Perry George Stevenson (born January 23, 1987) is an American high school basketball coach and former basketball player. He is currently an assistant coach at Missouri Western University.

A power forward, Stevenson played for the University of Kentucky men's basketball team. In his first regular season collegiate game on November 15, 2006, Perry blocked seven shots against Miami (OH) and was given the nickname "Swat" for his ability to block shots.
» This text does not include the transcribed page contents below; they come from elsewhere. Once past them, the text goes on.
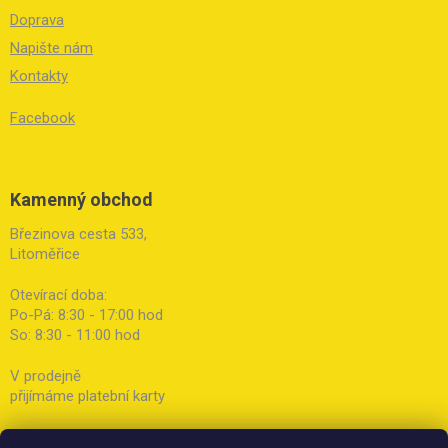
Doprava
Napište nám
Kontakty
Facebook
Kamenný obchod
Březinova cesta 533,
Litoměřice
Otevírací doba:
Po-Pá: 8:30 - 17:00 hod
So: 8:30 - 11:00 hod
V prodejně
přijímáme platební karty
Stevenson's career-highs include 18 points, 14 rebounds, 7 blocks, 5 steals and 2 assists, respectively (all achieved during his sophomore season). Stevenson saw more playing time after Wildcat star freshman Patrick Patterson suffered an ankle injury before the rematch with Tennessee. Stevenson picked up three of those career highs during that period of time. His sophomore season, he averaged 5.9 points per game and 5.1 rebounds per game. Stevenson moved into the starting rotation for the Kentucky Wildcats after their trip to the 2008 NCAA Tournament. He ranks fifth on UK's all-time blocked shots list with 160.

He was a substitute teacher for Fayette County Public Schools in January 2013. On May 7, 2014, Trinity boys basketball coach Mike Szabo announced that Stevenson would join his staff. Stevenson joined the coaching staff at Missouri Western University in 2021.